* _Task description_: Copy the table definition again, beginning at the words "CREATE TABLE Topic_Dependent_Semantic" and stopping after "is an i-pronoun.". Switch "symbols" to "characters".

* _Text passage_:

/---

CREATE TABLE Topic_Dependent_Semantic ( 

Table_Name NOT NULL, // For a table with the name Table_Name: 
Who_Attribute, // The attribute associated with 'who' 
When_Attribute, // The attribute name associated with 'when' 
{i-pronoun}_Attribute, // The attribute associated with an 
// interrogative pronoun or i-pronoun. 
// The symbols { } denote the word it 
// contains. Here, the word is an i-pronoun. 

{Adj}_Attribute, 

// The attribute associated with the adjective {adj}. In this 

// example, the word is an adjective. 
{Noun}_Attribute, 

// Attribute name associated with the noun {noun}. Certain 

// nouns may refer instead to an algorithm, such as "sum." 

)

\---

* _Dataset section_:
/---

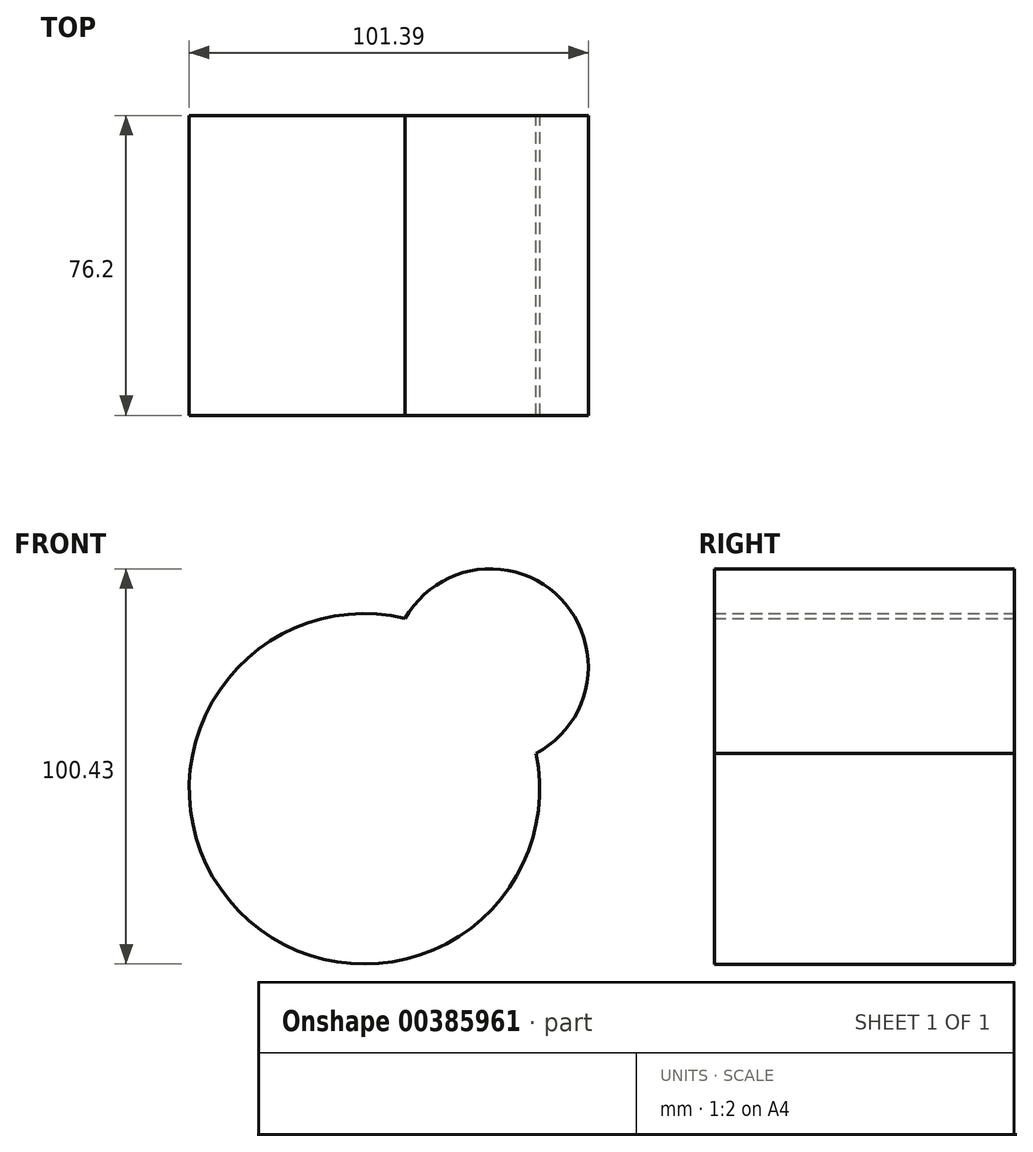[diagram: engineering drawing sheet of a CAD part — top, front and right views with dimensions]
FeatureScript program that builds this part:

\---

* _Output_:
CREATE TABLE Topic_Dependent_Semantic ( 

Table_Name NOT NULL, // For a table with the name Table_Name: 
Who_Attribute, // The attribute associated with 'who' 
When_Attribute, // The attribute name associated with 'when' 
{i-pronoun}_Attribute, // The attribute associated with an 
// interrogative pronoun or i-pronoun. 
// The characters { } denote the word it 
// contains. Here, the word is an i-pronoun.